Chris Goldson has Absolute Radio's director of corporate communications sit in with him on our interview - hardly unusual, you might think, in the current climate, when even the most confident of companies suffers the odd bout of corporate insecurity.
But it perhaps serves as a reminder that we're expected to be on our best behaviour. We have been guilty, it could be argued, of giving Absolute something of a hard time over the past couple of years. When Times of India Group bought Virgin Radio for £53.2 million in June 2008, we affected to be sceptical, perhaps rather disgracefully, about what such a company could bring to one of the UK media market's strongest brands.
And when, in September 2008, it changed the name of that brand to Absolute Radio, we were terribly sniffy, arguing that such a generic term would never convey very much - and that its adoption threw away any chance of retaining even a little of the brand heritage built up since Virgin Radio's launch in 1993. All of which has been compounded by the manner in which we have tended, in recent times, to damn Absolute's audience performance with faint praise.
Which brings us to the most recent Rajar figures. Audience reach across the total Absolute family was down 6.2 per cent year on year but up 13.7 per cent quarter on quarter. There are no prizes for guessing which figure we are expected to focus on.
But, actually, they needn't have worried. Before the interview, we'd been sounding out media buyers and had become aware of a thumping consensus in the business. There's something rather interesting happening at Absolute, we were told, and this (not so) quiet revolution is being led by the chief operating officer, Clive Dickens, and his commercial director, Goldson.
"There's a lot of collective goodwill in the radio industry towards Absolute," Matthew Landeman, a board director at Carat, reveals. "I'm not just talking about our side of the fence, either. Other media owners are fascinated about what's going on there - largely, I suspect, because they plan to steal all the best ideas."

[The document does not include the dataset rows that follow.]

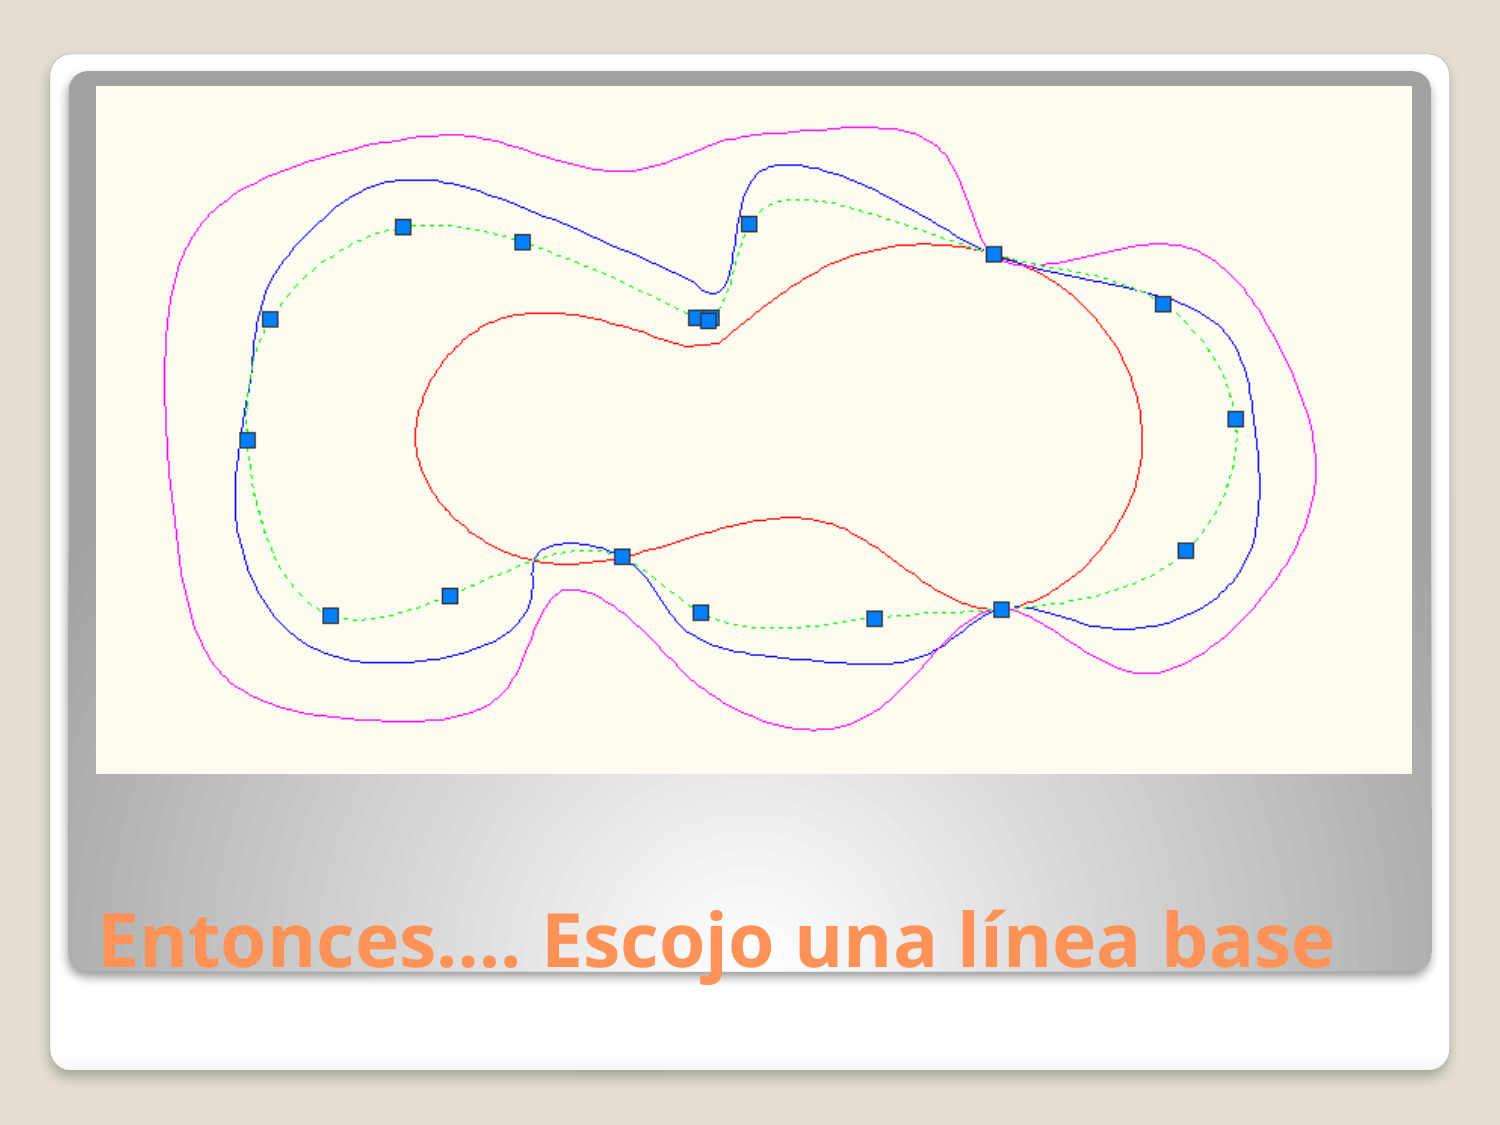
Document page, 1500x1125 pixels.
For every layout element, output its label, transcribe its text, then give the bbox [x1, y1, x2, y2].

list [95, 86, 1412, 775]
title Entonces…. Escojo una línea base [82, 817, 1425, 990]
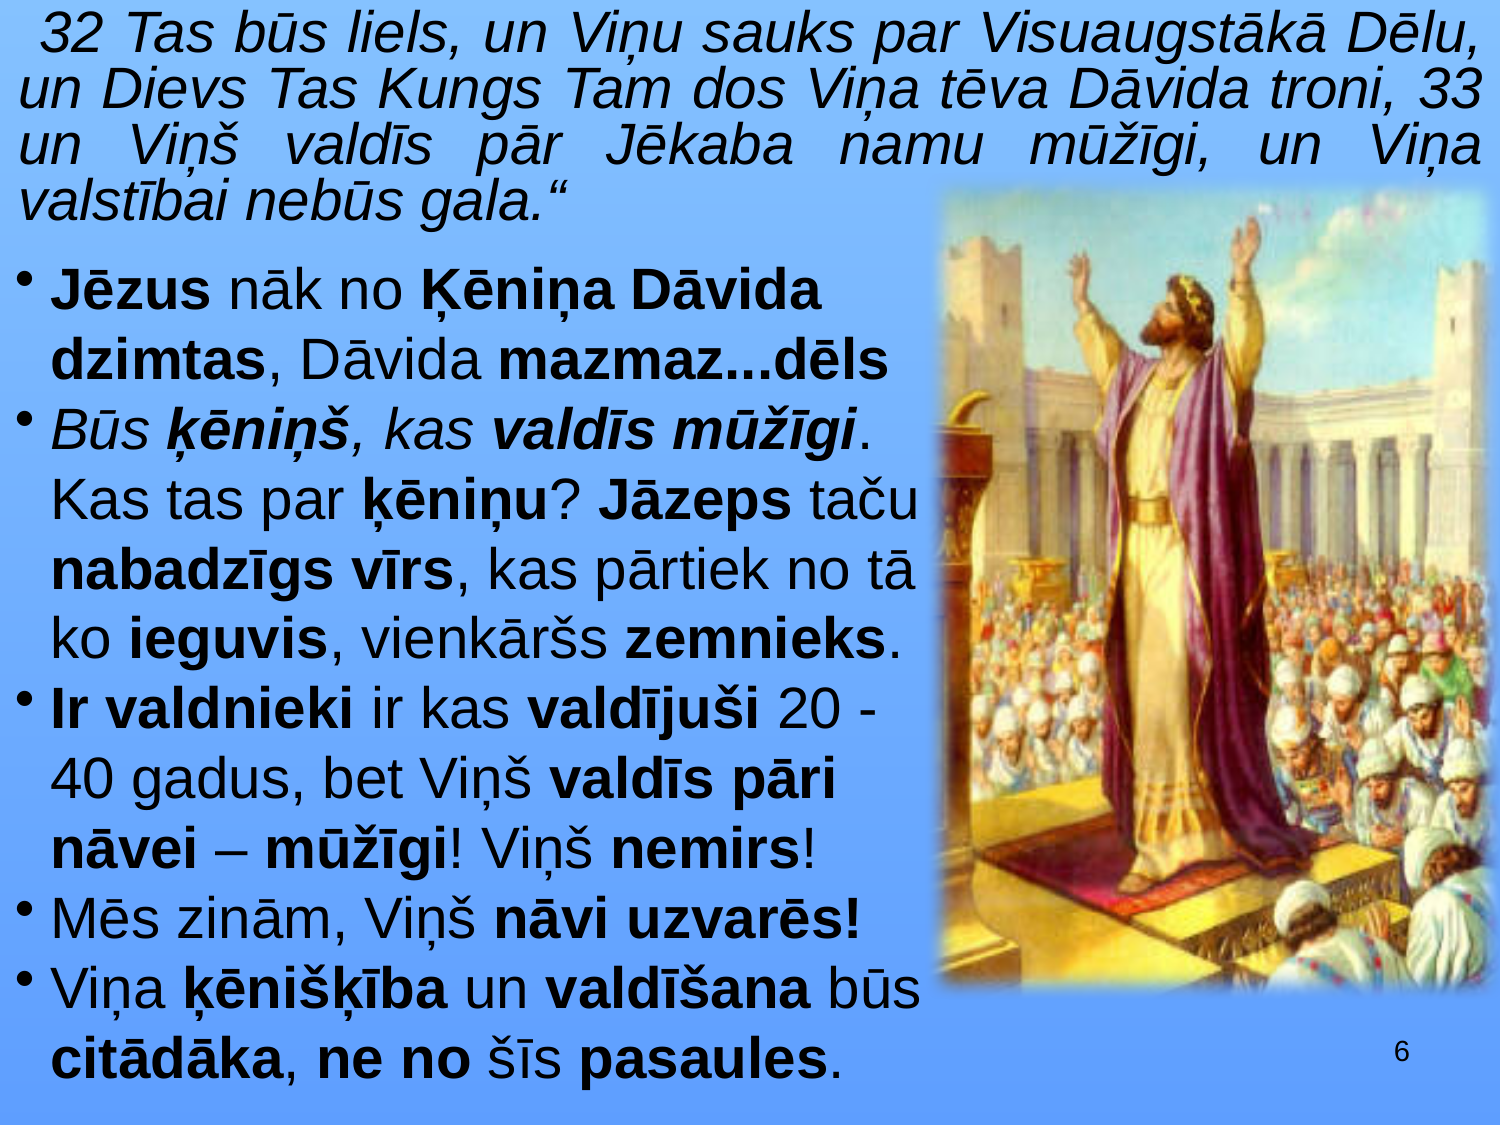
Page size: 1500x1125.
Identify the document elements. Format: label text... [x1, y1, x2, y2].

slide_number 6 [1074, 1024, 1426, 1103]
text_box Jēzus nāk no Ķēniņa Dāvida dzimtas, Dāvida mazmaz...dēls Būs ķēniņš, kas valdīs mūžīgi. Kas tas par ķēniņu? Jāzeps taču nabadzīgs vīrs, kas pārtiek no tā ko ieguvis, vienkāršs zemnieks. Ir valdnieki ir kas valdījuši 20 - 40 gadus, bet Viņš valdīs pāri nāvei – mūžīgi! Viņš nemirs! Mēs zinām, Viņš nāvi uzvarēs! Viņa ķēnišķība un valdīšana būs citādāka, ne no šīs pasaules. [0, 243, 963, 1098]
list 32 Tas būs liels, un Viņu sauks par Visuaugstākā Dēlu, un Dievs Tas Kungs Tam dos Viņa tēva Dāvida troni, 33 un Viņš valdīs pār Jēkaba namu mūžīgi, un Viņa valstībai nebūs gala.“ [0, 0, 1500, 173]
picture [925, 172, 1500, 1000]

We've already hinted at one of the themes of this revolution when we talked about the performance of the Absolute "family". It has been launching digital brand spin-offs - for instance, Absolute Classic Rock, Absolute 80s and Absolute 90s - and in parallel with the extension strategy, it has been evolving a unique mix of content strands to be woven across this family.
Music is, as you'd expect, still the mainstay, but the company has also been developing its credentials in comedy (contracted artists include Dave Gorman, Frank Skinner and David Baddiel) and it has also made the leap, thanks in no small part to Skinner and Baddiel, into football. We're not just talking about football banter, either - this season, it will be carrying live commentary of one of the Saturday 3pm kick-off games in the Premier League.
Last, but by no means least, Absolute has been a pioneer in terms of its distribution philosophy, embracing more platforms (DAB, internet streaming, podcasts, Freeview, digital cable and satellite, mobile apps, you name it) than any of its rivals.
If it continues in this vein, we'll have to redefine "the radio medium" altogether. But isn't there a danger that Absolute will dilute its brand and cannibalise the audience on its flagship stations? No - quite the opposite, Goldson says.
He explains: "Actually, what happens is that they support each other. Traditionally, commercial radio has behaved very differently to the BBC when it comes to promoting itself - and, in particular, it has been terrible at cross-promotion. You've even seen situations in the past where sister stations would not acknowledge each other. I think what we're doing is closer to BBC-type behaviour. It develops the audience relationship."
Goldson graduated in the early 90s from that notorious den of iniquity that was the Media Week sales team (contemporaries included The National Magazine Company's Jude Secombe and Carl White, the European boss of ValueClick) and he moved from there to BBC Magazines.
Before joining Virgin Radio seven-and-a-half years ago, he also worked in the digital media space. At Virgin, he moved up through brand development then headed up sponsorship and promotions, becoming the commercial director after the departure of his predecessor Nick Hewat, who moved to Telegraph Media Group in June 2009.
So, of course, Goldson is very much in the front line when it comes to translating kudos and audience into commercial success - and he admits that the current airtime market remains challenging.
There are even those who believe that, when market growth does return, it will feed on to the bottom line at the commercial medium's two powerhouse companies, Bauer and Global. They are more than capable of devising share deals to put the squeeze on what they might see as pesky little rivals.
And yet media agency observers believe that Absolute is well placed to make progress. As one buyer puts it: "No, the brand is not as strong as the Virgin Radio brand - but so what? It needed to move on. I think we've reached a point when we can look at Absolute for what it is and give the people there the whole credit for that. It has a clear positioning. It's innovative. Audiences are moving in the right direction. It has a very positive story to tell."